The big discussion here is the diesel engine – currently unique to the medium pick-up truck market. Is it worth the upgrade? Well, there are several reasons against its selection. Beyond the initial price hike, the EPA says it will actually cost on average $100 more in annual fuel costs versus the gasoline V6. It is 2.6 seconds slower than the V6 and is only as fast to 60 mph as an all-wheel-drive Prius. The diesel four-cylinder turbo is noisy, especially on cold mornings and if the neighbors think it sounds like an urban delivery truck, well that’s because this Duramax is based on the same engine globally used in Isuzu commercial trucks. But with all of that knowledge, the diesel feels perfectly engrained with the Colorado’s tough truck personality. Off-road the grunt is appreciated, however, the clatter feels like a disturbance to nature when crawling over steep shelves. Its wide powerband is highlighted when heading up steep rocky climbs where a downshift might disrupt traction and momentum.

On paved roads, the engine and six-speed automatic transmission act as a well-coordinated team and for confident maneuvering about in traffic.   When accelerating casually, some characteristic diesel clatter subtly enters the cabin. Long downhills are easily managed via a gear selector rocker button on the shift handle. Rated at 18/22/19 mpg (city/highway/combined) by the EPA, the ZR2 Bison achieved 22 mpg even after some slow-moving off-road driving. The low (for a diesel) ratings are largely due to the increased drag from the raised body height, high clearance bumpers, and off-road tires.

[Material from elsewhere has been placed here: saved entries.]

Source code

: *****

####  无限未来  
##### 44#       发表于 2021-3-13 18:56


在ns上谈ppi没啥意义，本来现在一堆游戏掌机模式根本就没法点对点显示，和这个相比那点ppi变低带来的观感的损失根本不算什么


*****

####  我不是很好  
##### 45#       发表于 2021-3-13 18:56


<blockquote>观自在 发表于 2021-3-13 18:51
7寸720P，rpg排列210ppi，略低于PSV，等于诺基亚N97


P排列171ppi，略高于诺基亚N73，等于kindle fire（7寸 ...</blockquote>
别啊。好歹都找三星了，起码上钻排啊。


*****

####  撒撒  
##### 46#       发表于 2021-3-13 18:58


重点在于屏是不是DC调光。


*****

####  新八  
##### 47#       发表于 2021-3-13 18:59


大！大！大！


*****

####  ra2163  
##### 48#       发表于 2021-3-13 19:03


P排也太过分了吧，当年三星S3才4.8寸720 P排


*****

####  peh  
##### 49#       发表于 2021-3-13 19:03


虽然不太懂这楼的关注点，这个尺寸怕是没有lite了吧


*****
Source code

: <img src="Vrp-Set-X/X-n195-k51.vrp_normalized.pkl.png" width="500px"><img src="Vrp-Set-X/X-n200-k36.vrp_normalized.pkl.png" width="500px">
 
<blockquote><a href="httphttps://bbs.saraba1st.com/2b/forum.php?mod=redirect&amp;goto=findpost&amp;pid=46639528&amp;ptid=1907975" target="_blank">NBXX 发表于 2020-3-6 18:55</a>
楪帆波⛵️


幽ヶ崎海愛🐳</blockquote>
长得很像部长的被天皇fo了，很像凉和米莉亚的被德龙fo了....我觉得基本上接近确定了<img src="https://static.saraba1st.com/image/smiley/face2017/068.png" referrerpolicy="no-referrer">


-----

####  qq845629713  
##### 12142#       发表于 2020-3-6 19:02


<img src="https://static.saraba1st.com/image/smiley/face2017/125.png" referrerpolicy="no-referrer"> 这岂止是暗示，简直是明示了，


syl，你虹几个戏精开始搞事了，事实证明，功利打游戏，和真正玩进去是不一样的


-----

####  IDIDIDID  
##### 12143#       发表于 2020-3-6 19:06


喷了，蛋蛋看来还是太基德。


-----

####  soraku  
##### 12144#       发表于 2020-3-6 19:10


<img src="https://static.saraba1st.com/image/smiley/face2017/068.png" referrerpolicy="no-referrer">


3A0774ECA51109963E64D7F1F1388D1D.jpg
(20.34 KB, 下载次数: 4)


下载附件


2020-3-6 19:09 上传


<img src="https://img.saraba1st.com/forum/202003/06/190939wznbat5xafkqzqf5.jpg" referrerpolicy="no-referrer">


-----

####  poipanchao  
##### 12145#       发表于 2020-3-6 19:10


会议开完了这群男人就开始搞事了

Choose a trim other than the ZR2, and towing capability climbs up to 7,700 lbs with the diesel but the off-road-oriented chassis limits the ZR2’s towing capacity to 5,000 pounds, no matter the engine.

The ZR2 is standard with a four-wheel-drive system that allows rear-wheel drive only, automatic four-wheel drive, 4WD High, and 4WD Low. The ZR2 adds electronic locking front and rear differentials and various traction control settings to manage throttle and wheel spin for the specific scenario. For desert running and roosting, the rear differential lock can be engaged in 2WD mode. 

Ride and Handling

What makes this truck so capable, in addition to the diff-locks, is enhanced suspension with a particular focus on the suspension dampers, co-developed with Multimatic. The ZR2 feels solid when barging over large dirt-road water holes with firm dampening that keeps the body balanced and ready for the next rough patch.

On the smooth paved mountain roads, the ZR2’s high center of gravity and large-sidewall tires a generate a fair amount of roll through the high-speed corners. Take a turn moderately fast and the tires will bark in protest. The brake pedal is stiff but is easy to modulate on all types of surfaces though the tires definitely increase stopping distances compared to more mainstream all-terrains.

The steering is accurate and feels relatively relaxed when cruising. Crank the wheel beyond 90 degrees though and the ratio feels like it quickens and can make the truck feel off-balanced.

Overall ride is very impressive for a pick-up. It does away with the usual rear-suspension bucking over sharp expansion joints and concrete heaves.


The ZR2 Bison is amazing. Its interior feels like it was designed for the pick-up customer of 10 years ago, though it has the latest connectivity and several modern comfort features. Drop the Bison package and the cost comes down considerably. But don’t drop the diesel. Consider it a lovefest for the underdog, but the engine’s clatter feels at home in this truck. The ZR2 Bison pushes the mid-size truck market into places that off-road enthusiasts had only dreamt of before and does so without the sacrifice of on-road stability or unwielding size.